-- Opening Marker --

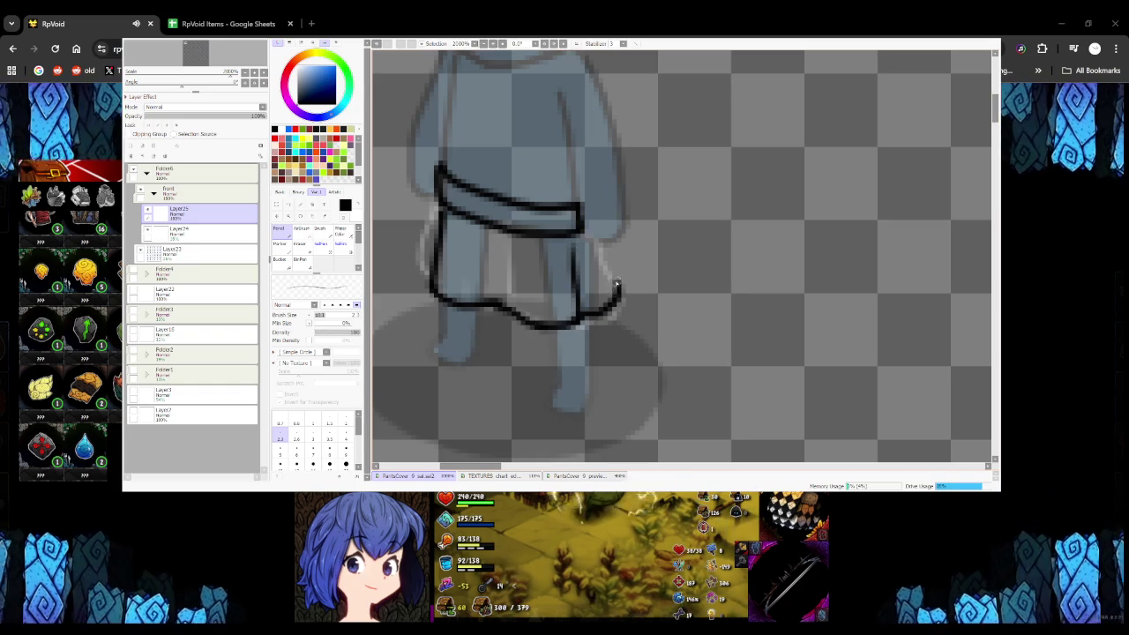
pyautogui.moveTo(582, 236); pyautogui.dragTo(621, 291)
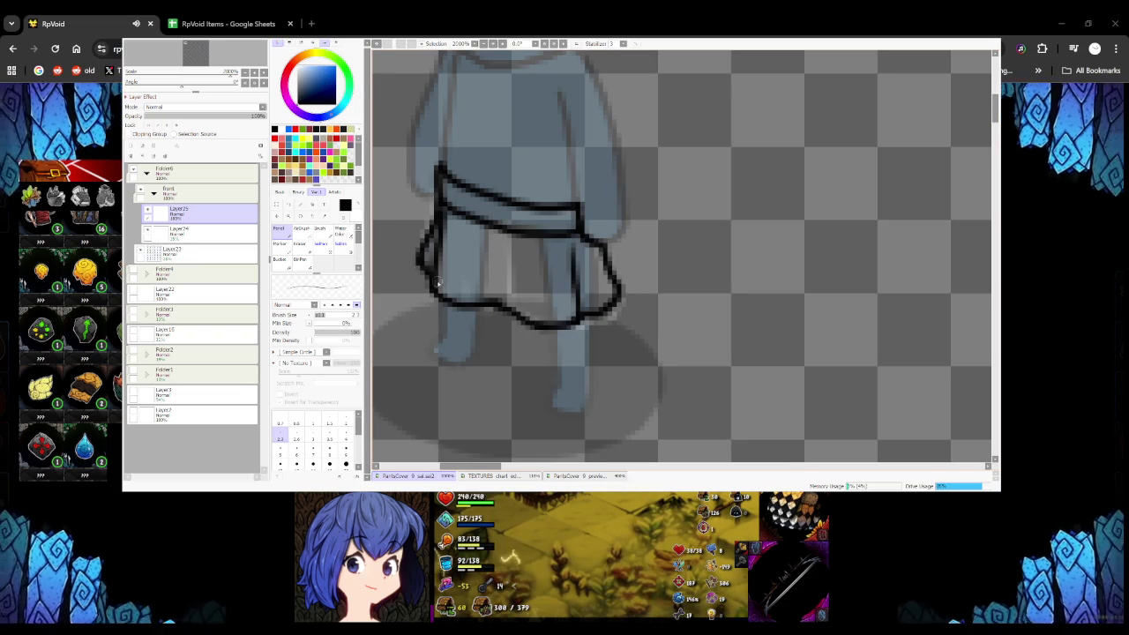
pyautogui.scroll(-5, 443, 292)
pyautogui.scroll(3, 451, 313)
pyautogui.scroll(2, 459, 307)
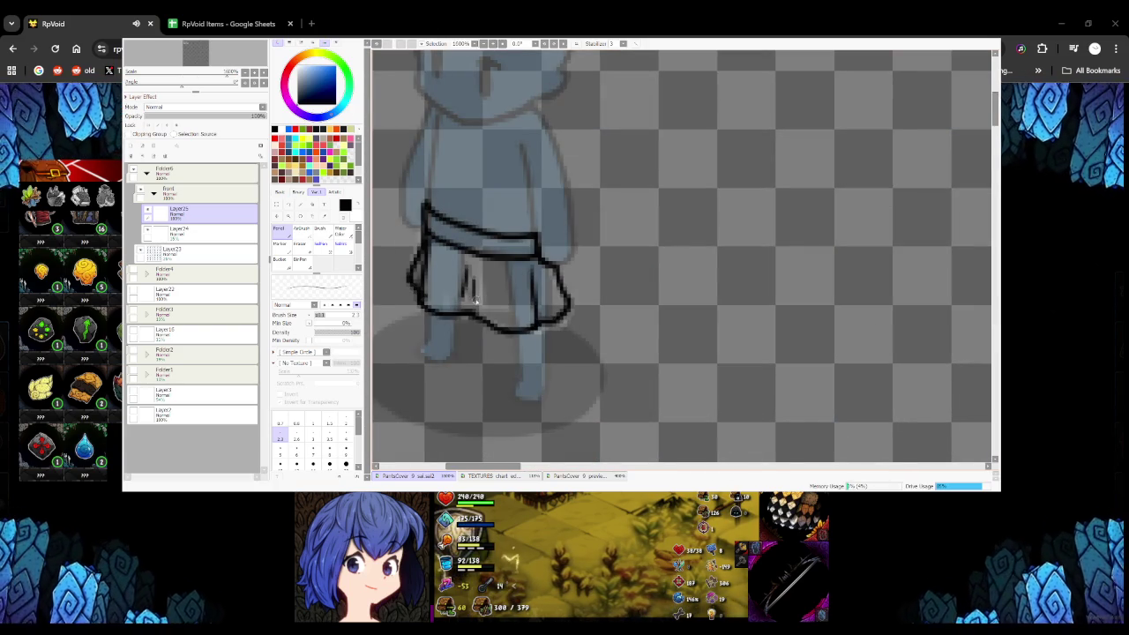
pyautogui.scroll(-5, 467, 264)
pyautogui.scroll(4, 476, 291)
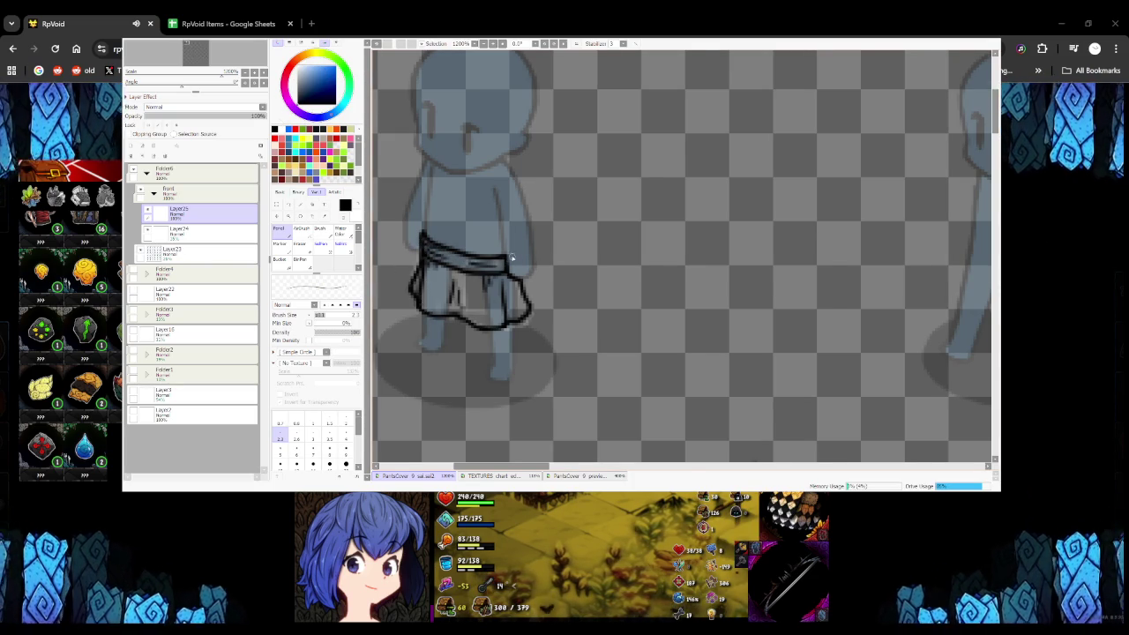
pyautogui.scroll(-4, 509, 260)
pyautogui.scroll(-2, 502, 250)
pyautogui.scroll(3, 458, 238)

-- Closing Marker --

**YOUR GOAL:** Would you please output each record exactly, leaving the images out?

**REPLY TO THE EXERCISE:**
pyautogui.moveTo(582, 236); pyautogui.dragTo(621, 291)
pyautogui.scroll(-5, 443, 292)
pyautogui.scroll(3, 451, 313)
pyautogui.scroll(2, 459, 307)
pyautogui.scroll(-5, 467, 264)
pyautogui.scroll(4, 476, 291)
pyautogui.scroll(-4, 509, 260)
pyautogui.scroll(-2, 502, 250)
pyautogui.scroll(3, 458, 238)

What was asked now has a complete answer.